↓↓↓

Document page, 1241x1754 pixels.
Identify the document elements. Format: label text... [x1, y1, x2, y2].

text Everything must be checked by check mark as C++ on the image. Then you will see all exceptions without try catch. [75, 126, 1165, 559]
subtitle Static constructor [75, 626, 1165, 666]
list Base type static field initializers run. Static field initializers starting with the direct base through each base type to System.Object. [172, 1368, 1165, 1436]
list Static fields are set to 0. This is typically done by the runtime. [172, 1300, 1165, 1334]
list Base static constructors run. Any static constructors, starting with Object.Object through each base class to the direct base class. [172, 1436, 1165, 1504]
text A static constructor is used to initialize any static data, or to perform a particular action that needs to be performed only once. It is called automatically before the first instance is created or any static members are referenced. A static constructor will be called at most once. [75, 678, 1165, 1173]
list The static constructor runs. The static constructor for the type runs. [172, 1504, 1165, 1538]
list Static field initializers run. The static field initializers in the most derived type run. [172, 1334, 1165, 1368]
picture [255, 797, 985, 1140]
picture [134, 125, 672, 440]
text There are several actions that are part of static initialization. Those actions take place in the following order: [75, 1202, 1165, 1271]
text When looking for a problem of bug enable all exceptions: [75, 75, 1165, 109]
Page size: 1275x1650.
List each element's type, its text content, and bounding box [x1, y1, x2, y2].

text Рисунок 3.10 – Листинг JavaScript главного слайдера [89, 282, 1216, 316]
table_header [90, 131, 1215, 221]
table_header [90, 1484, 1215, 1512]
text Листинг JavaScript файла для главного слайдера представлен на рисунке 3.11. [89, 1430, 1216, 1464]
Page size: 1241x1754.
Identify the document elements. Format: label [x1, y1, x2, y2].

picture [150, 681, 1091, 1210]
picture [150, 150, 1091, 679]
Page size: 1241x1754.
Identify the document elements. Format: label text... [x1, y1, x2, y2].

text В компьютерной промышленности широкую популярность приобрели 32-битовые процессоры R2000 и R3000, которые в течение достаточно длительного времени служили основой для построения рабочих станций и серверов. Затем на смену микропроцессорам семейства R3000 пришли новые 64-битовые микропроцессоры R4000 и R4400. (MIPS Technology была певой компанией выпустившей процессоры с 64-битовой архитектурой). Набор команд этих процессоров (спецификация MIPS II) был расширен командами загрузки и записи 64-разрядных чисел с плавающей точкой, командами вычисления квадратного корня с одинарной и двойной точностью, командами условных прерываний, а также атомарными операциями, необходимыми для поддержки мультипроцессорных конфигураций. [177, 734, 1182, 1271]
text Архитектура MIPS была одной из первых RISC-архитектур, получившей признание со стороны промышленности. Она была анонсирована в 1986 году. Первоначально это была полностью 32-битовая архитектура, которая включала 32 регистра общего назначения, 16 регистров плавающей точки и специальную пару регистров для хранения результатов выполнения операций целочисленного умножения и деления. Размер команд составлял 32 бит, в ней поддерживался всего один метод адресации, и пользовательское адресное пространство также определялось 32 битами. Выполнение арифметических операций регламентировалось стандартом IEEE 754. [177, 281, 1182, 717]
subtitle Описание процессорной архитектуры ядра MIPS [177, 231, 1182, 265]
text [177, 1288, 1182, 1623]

↑↑↑

→ What this task involves: Output every record above in full, exactly as it reads.

→ Problem solution:
Document page, 1241x1754 pixels.
Identify the document elements. Format: label text... [x1, y1, x2, y2].

text Everything must be checked by check mark as C++ on the image. Then you will see all exceptions without try catch. [75, 126, 1165, 559]
subtitle Static constructor [75, 626, 1165, 666]
list Base type static field initializers run. Static field initializers starting with the direct base through each base type to System.Object. [172, 1368, 1165, 1436]
list Static fields are set to 0. This is typically done by the runtime. [172, 1300, 1165, 1334]
list Base static constructors run. Any static constructors, starting with Object.Object through each base class to the direct base class. [172, 1436, 1165, 1504]
text A static constructor is used to initialize any static data, or to perform a particular action that needs to be performed only once. It is called automatically before the first instance is created or any static members are referenced. A static constructor will be called at most once. [75, 678, 1165, 1173]
list The static constructor runs. The static constructor for the type runs. [172, 1504, 1165, 1538]
list Static field initializers run. The static field initializers in the most derived type run. [172, 1334, 1165, 1368]
picture [255, 797, 985, 1140]
picture [134, 125, 672, 440]
text There are several actions that are part of static initialization. Those actions take place in the following order: [75, 1202, 1165, 1271]
text When looking for a problem of bug enable all exceptions: [75, 75, 1165, 109]
Page size: 1275x1650.
List each element's type, its text content, and bounding box [x1, y1, x2, y2].

text Рисунок 3.10 – Листинг JavaScript главного слайдера [89, 282, 1216, 316]
table_header [90, 131, 1215, 221]
table_header [90, 1484, 1215, 1512]
text Листинг JavaScript файла для главного слайдера представлен на рисунке 3.11. [89, 1430, 1216, 1464]
Page size: 1241x1754.
Identify the document elements. Format: label [x1, y1, x2, y2].

picture [150, 681, 1091, 1210]
picture [150, 150, 1091, 679]
Page size: 1241x1754.
Identify the document elements. Format: label text... [x1, y1, x2, y2].

text В компьютерной промышленности широкую популярность приобрели 32-битовые процессоры R2000 и R3000, которые в течение достаточно длительного времени служили основой для построения рабочих станций и серверов. Затем на смену микропроцессорам семейства R3000 пришли новые 64-битовые микропроцессоры R4000 и R4400. (MIPS Technology была певой компанией выпустившей процессоры с 64-битовой архитектурой). Набор команд этих процессоров (спецификация MIPS II) был расширен командами загрузки и записи 64-разрядных чисел с плавающей точкой, командами вычисления квадратного корня с одинарной и двойной точностью, командами условных прерываний, а также атомарными операциями, необходимыми для поддержки мультипроцессорных конфигураций. [177, 734, 1182, 1271]
text Архитектура MIPS была одной из первых RISC-архитектур, получившей признание со стороны промышленности. Она была анонсирована в 1986 году. Первоначально это была полностью 32-битовая архитектура, которая включала 32 регистра общего назначения, 16 регистров плавающей точки и специальную пару регистров для хранения результатов выполнения операций целочисленного умножения и деления. Размер команд составлял 32 бит, в ней поддерживался всего один метод адресации, и пользовательское адресное пространство также определялось 32 битами. Выполнение арифметических операций регламентировалось стандартом IEEE 754. [177, 281, 1182, 717]
subtitle Описание процессорной архитектуры ядра MIPS [177, 231, 1182, 265]
text [177, 1288, 1182, 1623]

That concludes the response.